Reproduce the following lines without any changes.

[Extracted data entries]
⟨
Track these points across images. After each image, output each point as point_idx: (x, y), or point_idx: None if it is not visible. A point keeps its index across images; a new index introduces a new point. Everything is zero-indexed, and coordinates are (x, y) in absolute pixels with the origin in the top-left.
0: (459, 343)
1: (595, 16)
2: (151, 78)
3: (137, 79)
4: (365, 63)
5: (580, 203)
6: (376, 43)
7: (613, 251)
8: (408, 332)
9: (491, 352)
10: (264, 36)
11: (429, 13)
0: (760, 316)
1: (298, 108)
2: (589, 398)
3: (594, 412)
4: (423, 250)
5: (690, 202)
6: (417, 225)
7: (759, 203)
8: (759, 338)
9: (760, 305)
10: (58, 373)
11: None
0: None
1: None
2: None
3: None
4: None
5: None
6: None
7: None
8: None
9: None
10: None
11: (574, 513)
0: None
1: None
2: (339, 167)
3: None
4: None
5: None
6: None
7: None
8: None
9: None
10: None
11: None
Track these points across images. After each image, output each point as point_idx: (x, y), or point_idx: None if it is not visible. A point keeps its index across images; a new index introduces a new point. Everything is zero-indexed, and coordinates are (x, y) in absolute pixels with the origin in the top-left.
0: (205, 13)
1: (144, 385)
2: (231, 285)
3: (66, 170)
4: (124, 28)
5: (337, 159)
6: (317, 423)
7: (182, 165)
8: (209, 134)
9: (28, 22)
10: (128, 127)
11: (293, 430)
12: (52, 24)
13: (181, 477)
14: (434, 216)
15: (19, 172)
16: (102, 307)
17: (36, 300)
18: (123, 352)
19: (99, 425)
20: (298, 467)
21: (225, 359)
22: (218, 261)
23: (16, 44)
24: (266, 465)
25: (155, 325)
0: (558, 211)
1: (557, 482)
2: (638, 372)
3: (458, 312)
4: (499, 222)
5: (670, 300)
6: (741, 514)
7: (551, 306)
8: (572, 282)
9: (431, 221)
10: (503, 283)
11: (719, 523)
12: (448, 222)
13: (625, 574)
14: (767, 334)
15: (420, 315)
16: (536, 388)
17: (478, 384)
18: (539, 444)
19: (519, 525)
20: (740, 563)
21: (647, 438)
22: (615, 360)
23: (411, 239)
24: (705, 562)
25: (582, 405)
⟩
### WRITTEN SOLUTION:
Track these points across images. After each image, output each point as point_idx: (x, y), or point_idx: None if it is not visible. A point keeps its index across images; a new index introduces a new point. Everything is zero-indexed, and coordinates are (x, y) in absolute pixels with the origin in the top-left.
0: (459, 343)
1: (595, 16)
2: (151, 78)
3: (137, 79)
4: (365, 63)
5: (580, 203)
6: (376, 43)
7: (613, 251)
8: (408, 332)
9: (491, 352)
10: (264, 36)
11: (429, 13)
0: (760, 316)
1: (298, 108)
2: (589, 398)
3: (594, 412)
4: (423, 250)
5: (690, 202)
6: (417, 225)
7: (759, 203)
8: (759, 338)
9: (760, 305)
10: (58, 373)
11: None
0: None
1: None
2: None
3: None
4: None
5: None
6: None
7: None
8: None
9: None
10: None
11: (574, 513)
0: None
1: None
2: (339, 167)
3: None
4: None
5: None
6: None
7: None
8: None
9: None
10: None
11: None
Track these points across images. After each image, output each point as point_idx: (x, y), or point_idx: None if it is not visible. A point keeps its index across images; a new index introduces a new point. Everything is zero-indexed, and coordinates are (x, y) in absolute pixels with the origin in the top-left.
0: (205, 13)
1: (144, 385)
2: (231, 285)
3: (66, 170)
4: (124, 28)
5: (337, 159)
6: (317, 423)
7: (182, 165)
8: (209, 134)
9: (28, 22)
10: (128, 127)
11: (293, 430)
12: (52, 24)
13: (181, 477)
14: (434, 216)
15: (19, 172)
16: (102, 307)
17: (36, 300)
18: (123, 352)
19: (99, 425)
20: (298, 467)
21: (225, 359)
22: (218, 261)
23: (16, 44)
24: (266, 465)
25: (155, 325)
0: (558, 211)
1: (557, 482)
2: (638, 372)
3: (458, 312)
4: (499, 222)
5: (670, 300)
6: (741, 514)
7: (551, 306)
8: (572, 282)
9: (431, 221)
10: (503, 283)
11: (719, 523)
12: (448, 222)
13: (625, 574)
14: (767, 334)
15: (420, 315)
16: (536, 388)
17: (478, 384)
18: (539, 444)
19: (519, 525)
20: (740, 563)
21: (647, 438)
22: (615, 360)
23: (411, 239)
24: (705, 562)
25: (582, 405)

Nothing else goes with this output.